:: BRIEF ::
Word for word, reproduce the data that follows.

:: DATA SUPPLIED ::
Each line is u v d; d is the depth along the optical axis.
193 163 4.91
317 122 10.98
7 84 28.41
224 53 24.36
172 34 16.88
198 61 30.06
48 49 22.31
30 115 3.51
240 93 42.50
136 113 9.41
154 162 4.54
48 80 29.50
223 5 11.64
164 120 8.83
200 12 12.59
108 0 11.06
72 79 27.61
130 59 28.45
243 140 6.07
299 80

:: COMPLETED EXERCISE ::
Each line is u v d; d is the depth along the optical axis.
193 163 4.91
317 122 10.98
7 84 28.41
224 53 24.36
172 34 16.88
198 61 30.06
48 49 22.31
30 115 3.51
240 93 42.50
136 113 9.41
154 162 4.54
48 80 29.50
223 5 11.64
164 120 8.83
200 12 12.59
108 0 11.06
72 79 27.61
130 59 28.45
243 140 6.07
299 80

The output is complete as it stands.